Si les quelques rebondissements de l'histoire ne sont pas forcément originaux et n'étonneront pas vraiment les amateurs de machinations machiavéliques habitués aux ficelles du genre, il faut reconnaitre à Gainville une certaine maitrise à entretenir le suspens jusqu'au coup de théâtre final, amer, plutôt bien amené même si le cinéaste a quelque peu délaissé l'enquête menée par l'assureur et les pistes qui l'ont conduit à soupçonner le peintre. Michel Josz, petite fouine à lunettes qui surgit là où on l'attend le moins, apporte à son personnage une certaine dimension comique non négligeable, un trait d'humour dans une oeuvre qui baigne dans une sorte de tristesse continue.

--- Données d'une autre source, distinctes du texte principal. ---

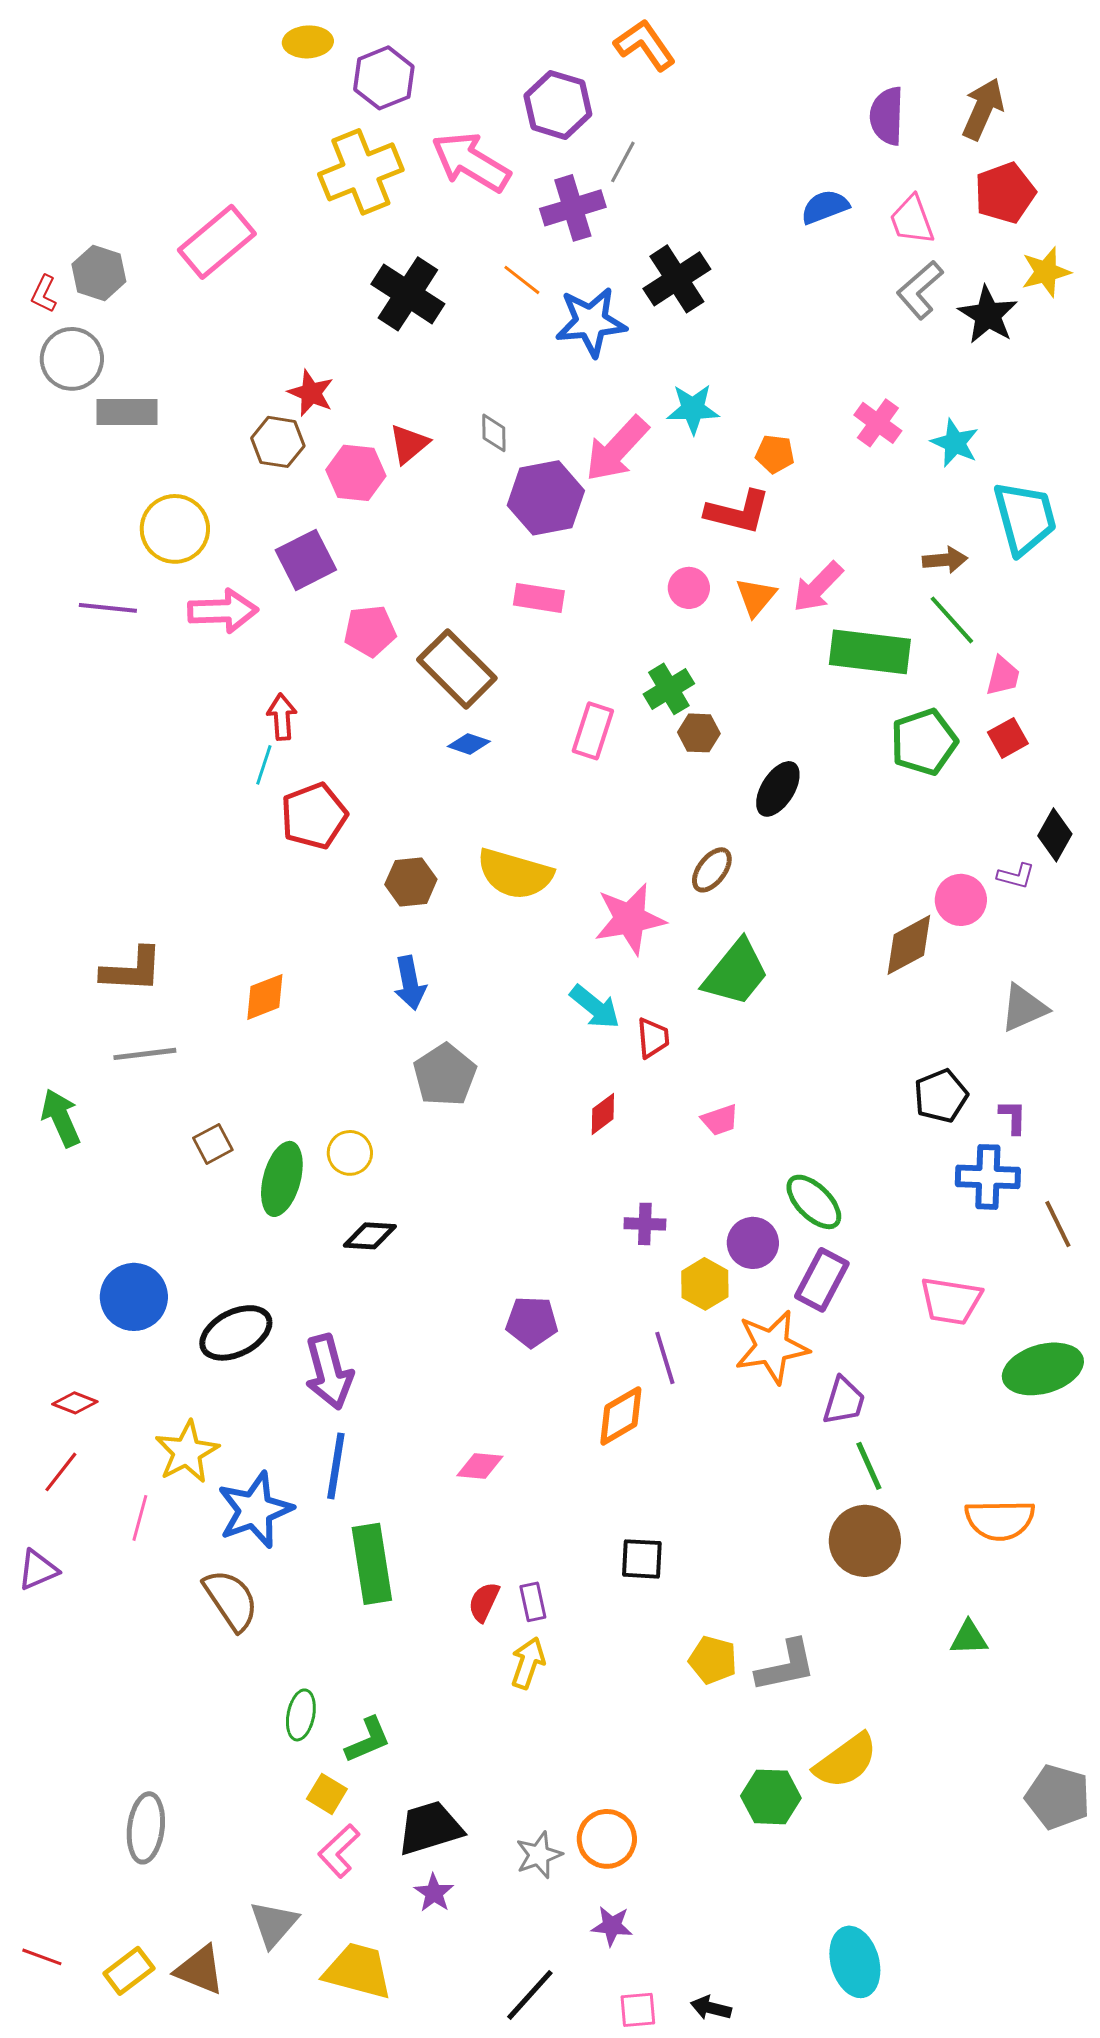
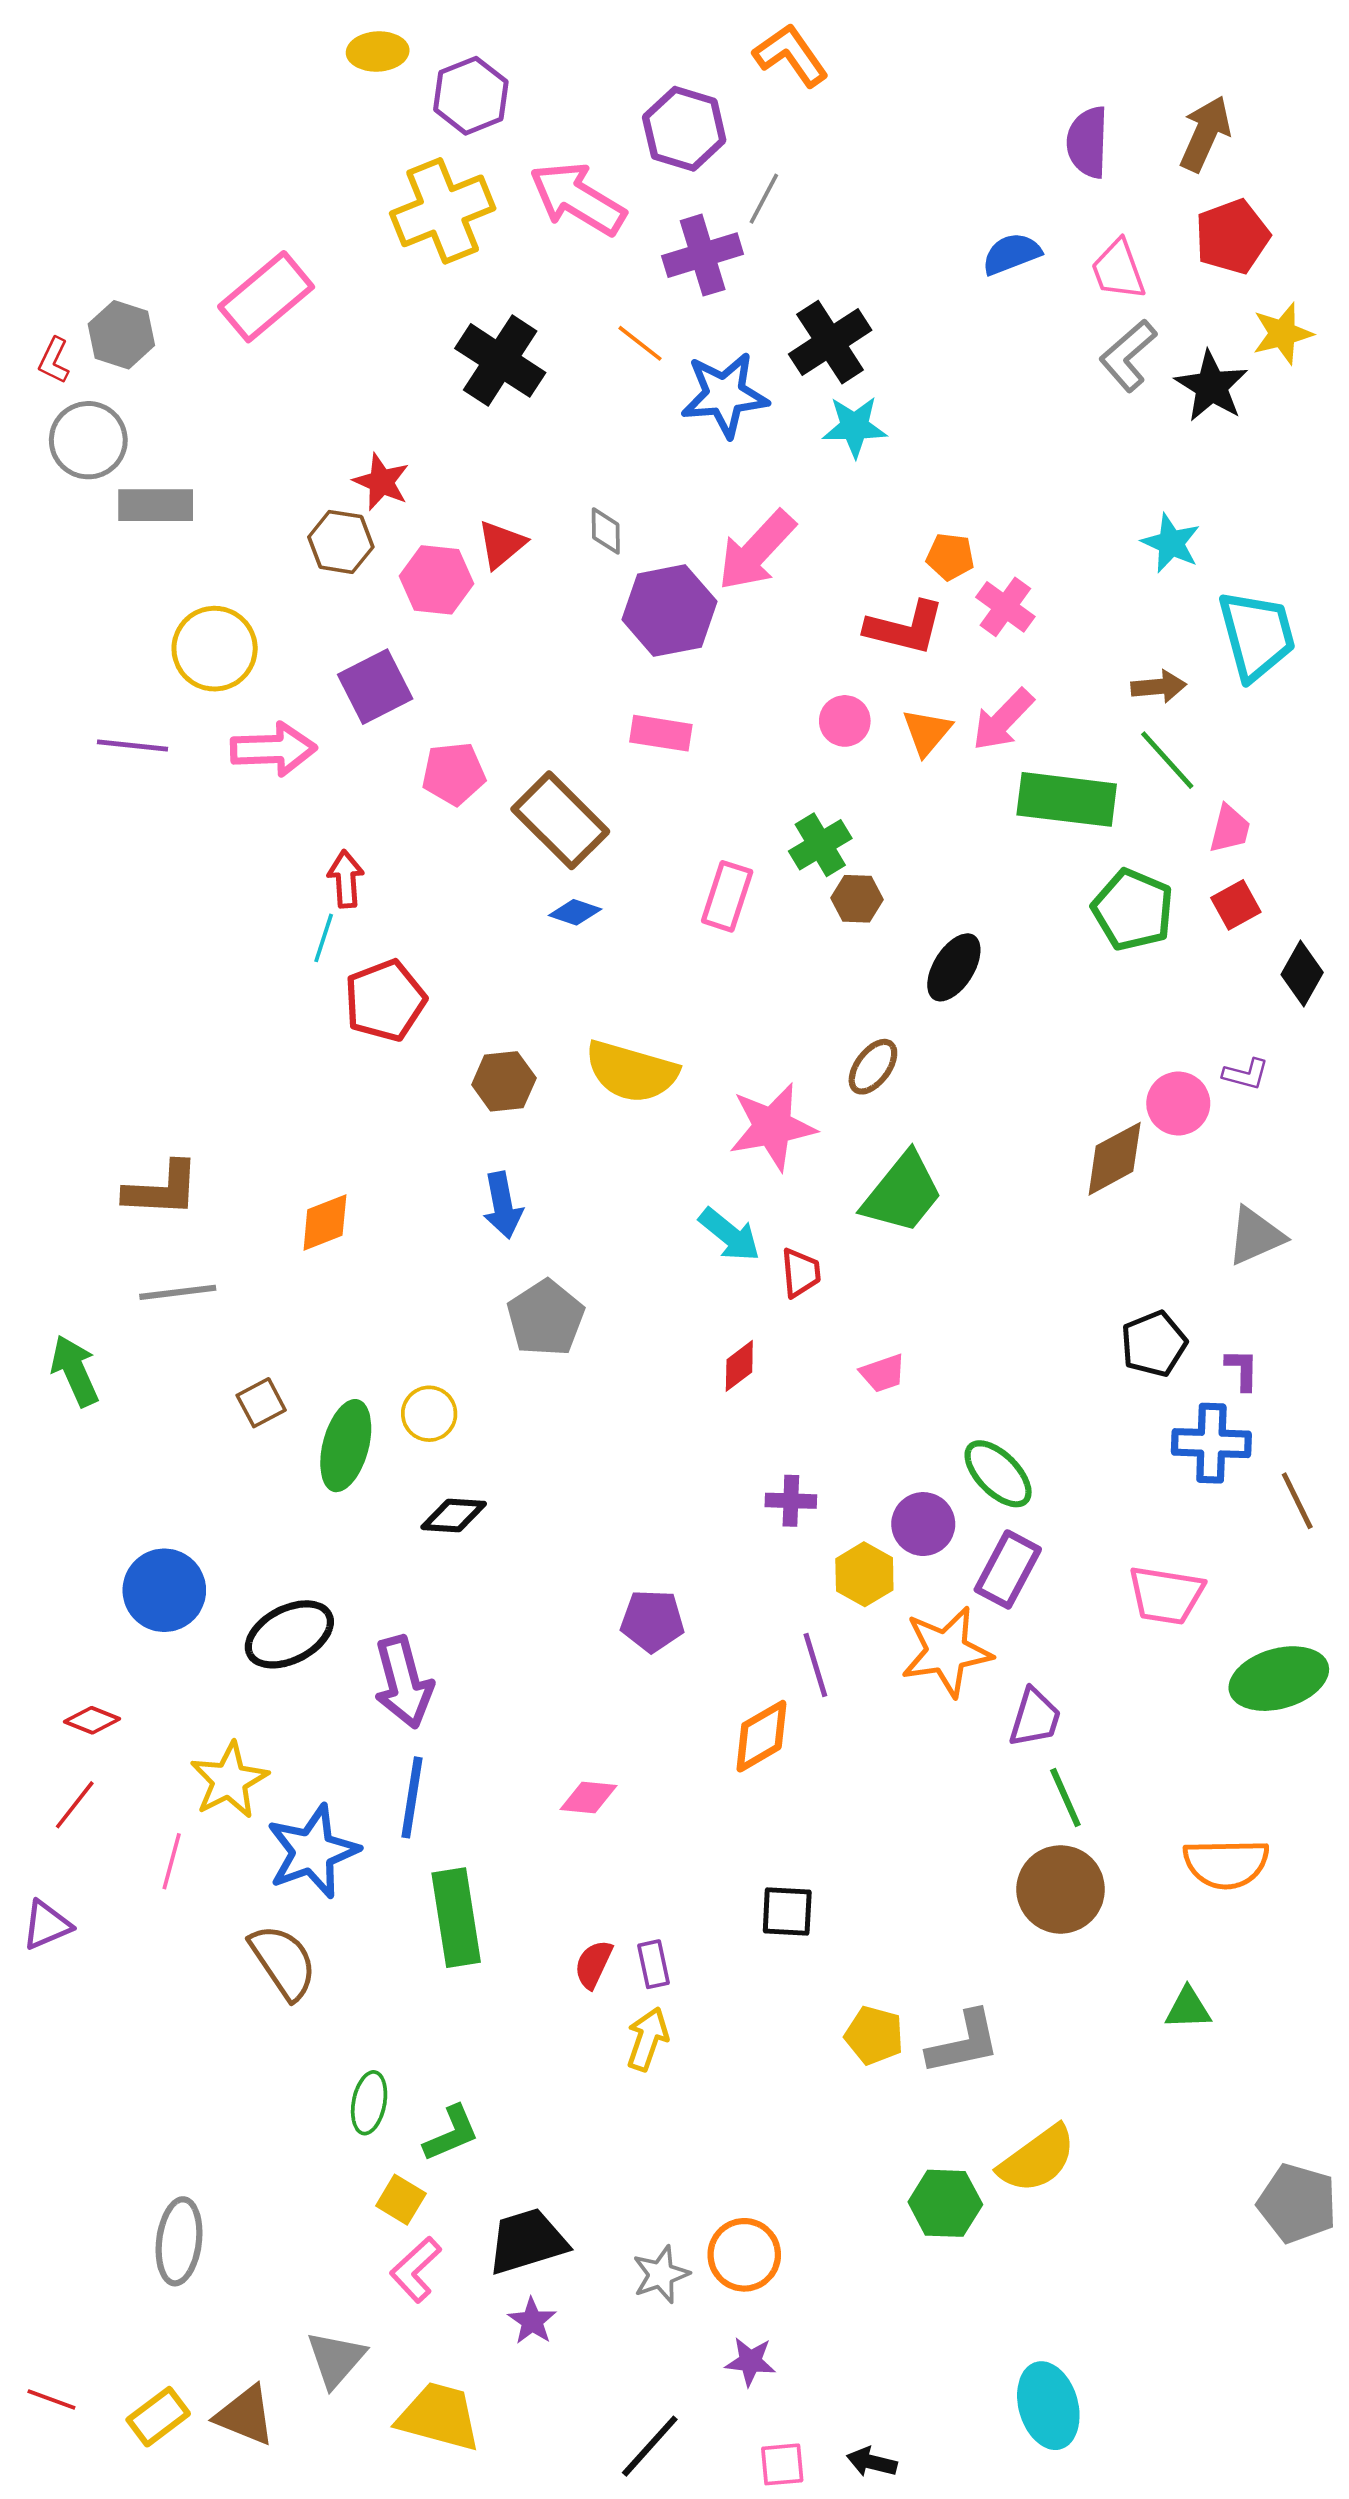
cyan star: (693, 409) -> (855, 427), moved
pink cross: (878, 423) -> (1005, 607), moved
green pentagon: (924, 742) -> (1133, 910), turned -30
black diamond: (1055, 835) -> (1302, 974), moved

Les fabuleux décors naturels de Mykonos et des iles avoisinantes, idylliques, l'acropole d'Athènes et ses ruines millénaires toujours aussi fabuleuses, le tout superbement mis en valeur par Gainville, une très belle partition musicale agrémentée de quelques sirtakis et autres airs folkloriques grecs, sont également à mettre au crédit de ce petit thriller franco-italo-belge méconnu tristement oublié des éditeurs. Voilà un excellent divertissement aux saveurs tropicales, simple mais plaisamment efficace, qui devrait ravir tous les amateurs de machinations et autres crime parfait.
Gabriele Tinti, acteur dont l'immense talent n'a malheureusement pas toujours su être employé à bon escient, trop souvent relégué à un cinéma d'exploitation, retrouvera Gainville en 1973 pour son polar Le complot aux cotés de Jean Rochefort, Michel Duchaussoy et Michel Bouquet.